2. The method of claim 1, wherein, Processing the measurement image to obtain the first measurement signal boundary in the measurement image includes: Obtain the contrast information in the measured image; The boundary of the first measurement signal in the measurement image is determined based on the contrast information in the measurement image.
3. The method as described in claim 2, characterized in that, Obtaining the contrast information in the measured image includes: The pixel values of each pixel in the same column of the measured image are accumulated along the second direction to obtain the contrast value of each pixel. The second direction is the extension direction of the boundary of the measured feature size. Based on the contrast values of each pixel in the same row along the first direction, a contrast signal for each row is drawn, wherein the first direction is perpendicular to the second direction, and the contrast information includes the contrast signal. Determining the boundary of the first measurement signal in the measurement image based on the contrast information in the measurement image includes: Obtain the maximum contrast value in the contrast signal of each row; The contrast threshold of the contrast signal for the corresponding row is determined based on the maximum contrast value. The target pixel in the corresponding row is determined in the contrast signal of the corresponding row based on the contrast threshold. The target pixel points are connected along the second direction to form the first measurement signal boundary.
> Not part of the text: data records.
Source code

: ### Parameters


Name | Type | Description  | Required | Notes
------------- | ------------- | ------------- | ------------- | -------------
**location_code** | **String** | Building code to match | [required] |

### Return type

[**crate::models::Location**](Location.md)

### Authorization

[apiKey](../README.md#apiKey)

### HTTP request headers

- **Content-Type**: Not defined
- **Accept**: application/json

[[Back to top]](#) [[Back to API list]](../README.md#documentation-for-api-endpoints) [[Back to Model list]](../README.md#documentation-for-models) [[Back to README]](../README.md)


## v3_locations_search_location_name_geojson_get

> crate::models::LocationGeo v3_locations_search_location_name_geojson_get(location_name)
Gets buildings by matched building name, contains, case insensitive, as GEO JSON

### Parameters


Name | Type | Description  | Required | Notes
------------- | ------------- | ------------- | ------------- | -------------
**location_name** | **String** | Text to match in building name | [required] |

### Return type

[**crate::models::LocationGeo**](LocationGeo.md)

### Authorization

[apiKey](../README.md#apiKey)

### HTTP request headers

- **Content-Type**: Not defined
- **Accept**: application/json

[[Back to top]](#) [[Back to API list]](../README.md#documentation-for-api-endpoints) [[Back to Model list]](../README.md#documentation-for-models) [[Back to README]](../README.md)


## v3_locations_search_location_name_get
4. The method as described in claim 1, characterized in that, Obtaining the first contrast information of the boundary of the first measurement signal includes: Extract the first contrast value of each pixel on the boundary of the first measurement signal; The number of pixels at the same first contrast value on the boundary of the first measurement signal is obtained; A first coordinate is established based on the first contrast value, and a second coordinate is established based on the number of pixels. The first contrast information is included in the first coordinate and the second coordinate, and the correspondence between the number of pixels and the first contrast value is also included.
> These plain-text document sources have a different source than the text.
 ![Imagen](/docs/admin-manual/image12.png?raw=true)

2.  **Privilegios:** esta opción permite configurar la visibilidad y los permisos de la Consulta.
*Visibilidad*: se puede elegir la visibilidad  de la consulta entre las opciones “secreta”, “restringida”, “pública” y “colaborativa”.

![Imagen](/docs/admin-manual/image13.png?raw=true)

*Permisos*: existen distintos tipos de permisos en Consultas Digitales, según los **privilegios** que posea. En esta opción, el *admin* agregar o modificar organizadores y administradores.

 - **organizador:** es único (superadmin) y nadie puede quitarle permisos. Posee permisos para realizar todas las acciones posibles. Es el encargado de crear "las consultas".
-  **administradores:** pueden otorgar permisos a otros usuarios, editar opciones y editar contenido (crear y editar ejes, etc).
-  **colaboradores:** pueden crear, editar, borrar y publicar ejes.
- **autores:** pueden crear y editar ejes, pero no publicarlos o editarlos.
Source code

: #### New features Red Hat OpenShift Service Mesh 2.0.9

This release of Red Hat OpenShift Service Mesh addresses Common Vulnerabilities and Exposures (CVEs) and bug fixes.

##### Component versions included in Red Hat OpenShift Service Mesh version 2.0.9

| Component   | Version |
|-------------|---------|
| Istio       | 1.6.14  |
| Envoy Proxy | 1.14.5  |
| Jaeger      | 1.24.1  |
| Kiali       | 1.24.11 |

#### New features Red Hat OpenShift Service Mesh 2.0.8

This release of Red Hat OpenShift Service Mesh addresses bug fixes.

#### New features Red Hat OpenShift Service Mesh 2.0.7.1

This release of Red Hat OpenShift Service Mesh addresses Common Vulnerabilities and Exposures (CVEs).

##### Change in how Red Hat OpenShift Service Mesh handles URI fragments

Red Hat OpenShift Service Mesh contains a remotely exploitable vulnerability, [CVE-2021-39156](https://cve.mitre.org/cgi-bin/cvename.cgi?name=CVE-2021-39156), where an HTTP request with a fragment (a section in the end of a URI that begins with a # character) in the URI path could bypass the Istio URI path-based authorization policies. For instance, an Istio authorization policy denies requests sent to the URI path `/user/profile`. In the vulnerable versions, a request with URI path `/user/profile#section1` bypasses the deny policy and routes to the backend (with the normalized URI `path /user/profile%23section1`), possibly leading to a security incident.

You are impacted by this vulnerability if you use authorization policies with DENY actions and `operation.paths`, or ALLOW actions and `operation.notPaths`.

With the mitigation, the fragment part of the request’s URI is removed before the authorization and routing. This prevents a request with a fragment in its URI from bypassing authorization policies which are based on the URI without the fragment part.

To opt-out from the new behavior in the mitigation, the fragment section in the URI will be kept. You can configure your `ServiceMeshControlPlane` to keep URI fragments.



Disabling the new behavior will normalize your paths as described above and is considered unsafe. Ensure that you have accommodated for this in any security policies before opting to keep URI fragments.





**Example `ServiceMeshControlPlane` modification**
5. The method as described in claim 1, characterized in that, Also includes: The measurement feature dimensions of the semiconductor pattern in the semiconductor structure are obtained based on the boundary of the first measurement signal.
6. A computer device, characterized in that, include: One or more processors; A memory configured to store one or more programs, which, when executed by one or more processors, cause the computer device to perform the method as described in any one of claims 1 to 5.
7. A computer-readable storage medium storing a computer program, characterized in that, When the computer program is run on a computer, it causes the computer to perform the method as described in any one of claims 1 to 5.